Опубликовано в журнале Prosōdia, номер 9, 2018
Мальцев Андрей Владимирович в 2016 году окончил Институт
филологии, журналистики и межкультурной коммуникации Южного федерального
университета по направлению «Зарубежная филология (английский язык и
литература)». Учился в магистратуре ИФЖиМКК по
направлению «Литература в кросскультурной
перспективе». Работает переводчиком. Сфера интересов: гендерные
исследования в дискурсе современной британской
литературы. // Andrew
Maltsev,
Southern
Federal
University,
E—mail: andre.mennesker56@gmail.com
Аннотация. В статье
представлено пристальное прочтение стихотворения М.И. Цветаевой «Диалог Гамлета
с совестью», направленное на выявление непостоянства внутренних мер
произведения в ходе развития сюжетного и содержательного начал. Деконструкция определяет, каким образом проявляет себя мера
плача в стихотворении и как она разрушается в конфликте с диалоговым словом,
уступая место рефлексивным порывам лирического персонажа.
Ключевые
слова:
Марина Цветаева, образ Офелии, диалоговое слово, драматический отрывок, внутренняя
мера плача, двуединство «Я‒Другой», инфернальные образы, метафора,
ритуал, саморефлексия, аналитическая элегия.
Abstract. The
article performs an attempt of close reading of the poem “Hamlet’s Dialogue
with His Conscience” by M. Tsvetaeva. It aims at manifesting
inconstancy of the poem’s inner measures as its plot and subject-matter levels
progress. The deconstruction defines how the measure of mourning develops in
the poem and how it disintegrates within the conflict with the dialogue mode,
making way for reflexive impulses of the character.

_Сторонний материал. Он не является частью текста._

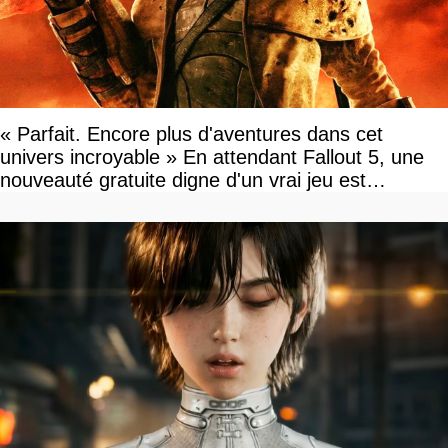
« Parfait. Encore plus d'aventures dans cet
univers incroyable » En attendant Fallout 5, une
nouveauté gratuite digne d'un vrai jeu est
disponible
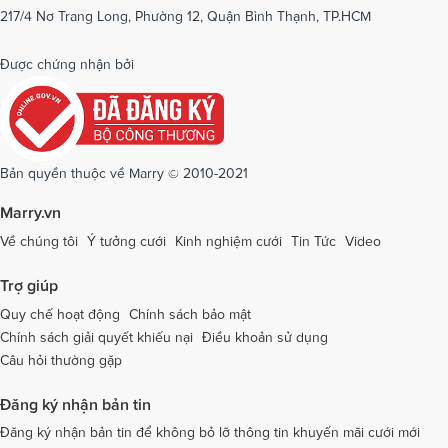
217/4 Nơ Trang Long, Phường 12, Quận Bình Thạnh, TP.HCM
Dịch vụ cưới tại Phú Yên
Dịch vụ cưới tại Phú Thọ
Dịch vụ cưới tại Quảng Bình
Dịch vụ cưới tại Quảng Nam
Được chứng nhận bởi
Dịch vụ cưới tại Quảng Ngãi
Dịch vụ cưới tại Hải Phòng
Dịch vụ cưới tại Quảng Ninh
Dịch vụ cưới tại Quảng Trị
Dịch vụ cưới tại Sóc Trăng
Dịch vụ cưới tại Sơn La
Bản quyền thuộc về Marry © 2010-2021
Dịch vụ cưới tại Tây Ninh
Dịch vụ cưới tại Thái Nguyên
Marry.vn
Dịch vụ cưới tại Thái Bình
Dịch vụ cưới tại Thanh Hóa
Về chúng tôi
Ý tưởng cưới
Kinh nghiệm cưới
Tin Tức
Video
Dịch vụ cưới tại Thừa Thiên - Huế
Dịch vụ cưới tại Tiền Giang
Trợ giúp
Dịch vụ cưới tại An Giang
Dịch vụ cưới tại Trà Vinh
Quy chế hoạt động
Chính sách bảo mật
Chính sách giải quyết khiếu nại
Điều khoản sử dụng
Dịch vụ cưới tại Tuyên Quang
Dịch vụ cưới tại Vĩnh Long
Câu hỏi thường gặp
Dịch vụ cưới tại Vĩnh Phúc
Dịch vụ cưới tại Yên Bái
Đăng ký nhận bản tin
Dịch vụ cưới tại Bà Rịa - Vũng Tàu
Dịch vụ cưới tại Bắc Giang
Đăng ký nhận bản tin để không bỏ lỡ thông tin khuyến mãi cưới mới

Key words: Marina Tsvetaeva, Ophelia’s image, dialogue mode, dramatic
passage, inner measure of mourning, duo-unity “I‒Other”, infernal images,
metaphor, ritual, self-reflection, analytical elegy.
Стихотворение М.И.
Цветаевой «Диалог Гамлета с совестью» уже заголовком отсылает нас к известному
контексту — к шекспировской трагедии. Диалог с совестью намекает на предстоящий
внутренний монолог заглавного персонажа, как узнаётся уже с первых строк, по
случаю смерти возлюбленной.
— На дне она,
где ил
И водоросли… Спать в них
Ушла, — но сна и
там нет! [Цветаева, 2006: 1002]
Очевидно, субъект
говорения обращён к образу Офелии, контекст понятен, действие происходит у
места, где «возлюбленная» покончила с собой. Однако ничего подобного в
первичном тексте не наблюдается, а значит, речь идёт о своеобразном
палимпсесте: автор переосмысливает готовый сюжет и готовые образы, создаёт
новую шекспировскую реальность. Другие цветаевские
стихотворения, построенные на гамлетовском сюжете («Офелия — в защиту королевы»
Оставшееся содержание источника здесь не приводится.